Tanium study touts 235% ROI & major IT productivity gains

Thu, 19th Mar 2026
Sofiah Nichole Salivio
SOFIAH NICHOLE SALIVIO News Editor

Tanium has published findings from a Forrester Consulting Total Economic Impact (TEI) study that modelled a 235% return on investment and a payback period of under six months from adopting the Tanium Autonomous IT Platform.

The study modelled £15.9 million in total benefits by year three for a composite organisation. It also reported a 75% reduction in mean time to repair for endpoint incidents, a 95% improvement in workstation patching efficiency, and a 70% productivity improvement for endpoint operations and security teams by year three.

The findings come as IT and security teams face pressure to manage hybrid estates and demonstrate compliance with stricter security expectations. UK organisations are also tracking regulatory developments such as NIS2 and broader resilience requirements, which can increase scrutiny of patching, incident response, and asset visibility across dispersed devices.

Forrester built the model from interviews with decision-makers who had used the platform in their own environments, then aggregated the input into a single composite organisation for the economic analysis. The composite was described as a North America-based global enterprise with 40,000 employees and US$15 billion in annual revenue.

The modelled environment included corporate offices, retail and field locations, and international regions. It managed 48,000 endpoints across Windows, Linux, and macOS, plus servers and cloud workloads.

Tool consolidation

A central theme was consolidation of overlapping endpoint tools. The study described organisations replacing four to seven endpoint products with a single platform operating in real time. Reported benefits included cost savings from retiring legacy tools and fewer incidents of end-user downtime.

Endpoint estates often grow through mergers, decentralised procurement, and point deployments aimed at quick fixes. This can lead to duplicated tooling across device management, inventory, vulnerability remediation, and security controls. It can also fragment data and workflows, slowing response times and increasing operational overhead.

In Forrester's model, faster remediation and improved patching efficiency drove much of the quantified gains. Mean time to repair is a common metric for both IT operations and security teams; reducing it can mean fewer user disruptions and less pressure on incident handlers, particularly in distributed environments.

________________________

Extend the article on the Forrester study of Tanium's platform, carrying it on from its final paragraph.

Entries supplied
________________________

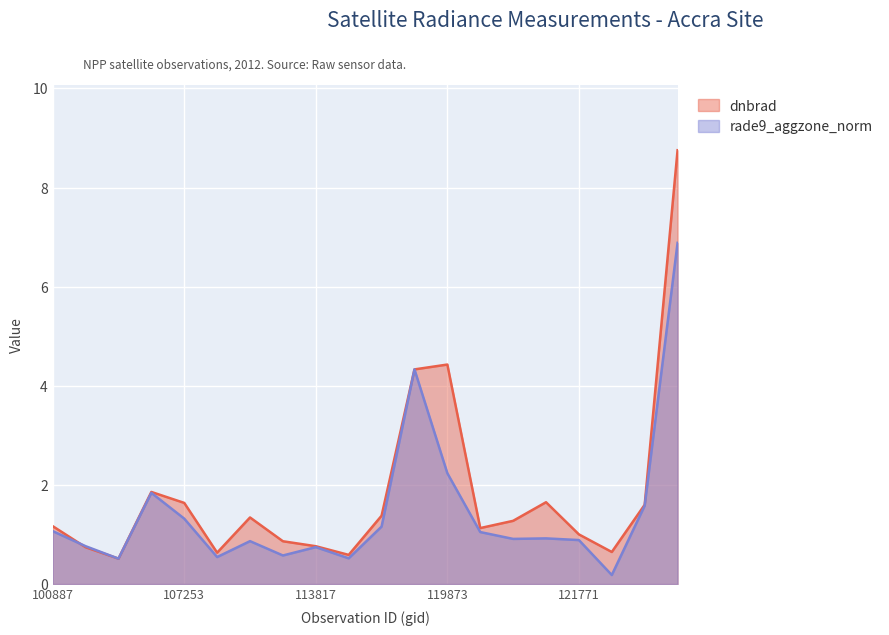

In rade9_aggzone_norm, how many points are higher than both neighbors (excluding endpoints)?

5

________________________

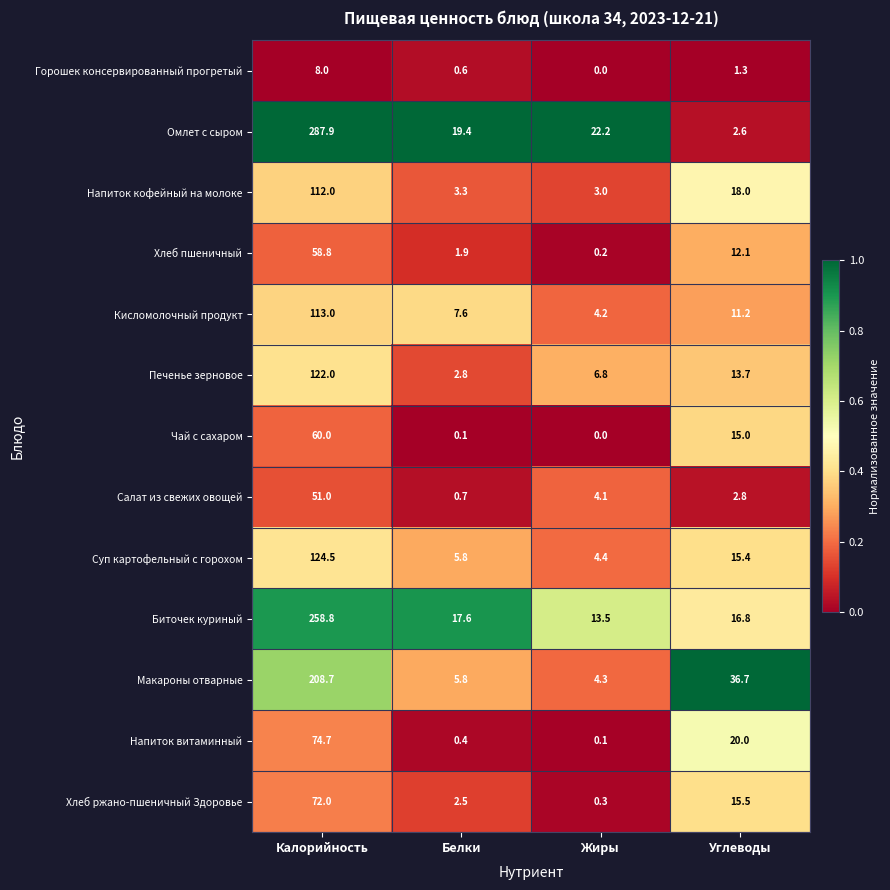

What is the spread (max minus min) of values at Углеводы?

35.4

________________________

Answer area
Patching and remediation

The study reported an improvement of about 95% in workstation patching efficiency. Patching remains a persistent challenge for organisations with diverse endpoint types and a mix of on-premises and remote users. Delays and missed updates can increase exposure to known vulnerabilities and make it harder to meet internal service targets.

It also cited a 75% reduction in mean time to repair for endpoint incidents. Repair timelines are often shaped by device visibility, the ability to triage at scale, and coordination between IT operations and security teams.

The study also referenced 80% software reclamation. This typically involves identifying unused applications and reclaiming licences, reducing wasted spend and supporting standardisation, although outcomes vary based on procurement models and licence terms.

Productivity measures

Productivity gains featured prominently in the modelled benefits. The study reported a 70% productivity improvement for endpoint operations and security teams by year three. Such measures are often influenced by reduced manual work, fewer duplicated investigations, and more consistent processes across teams.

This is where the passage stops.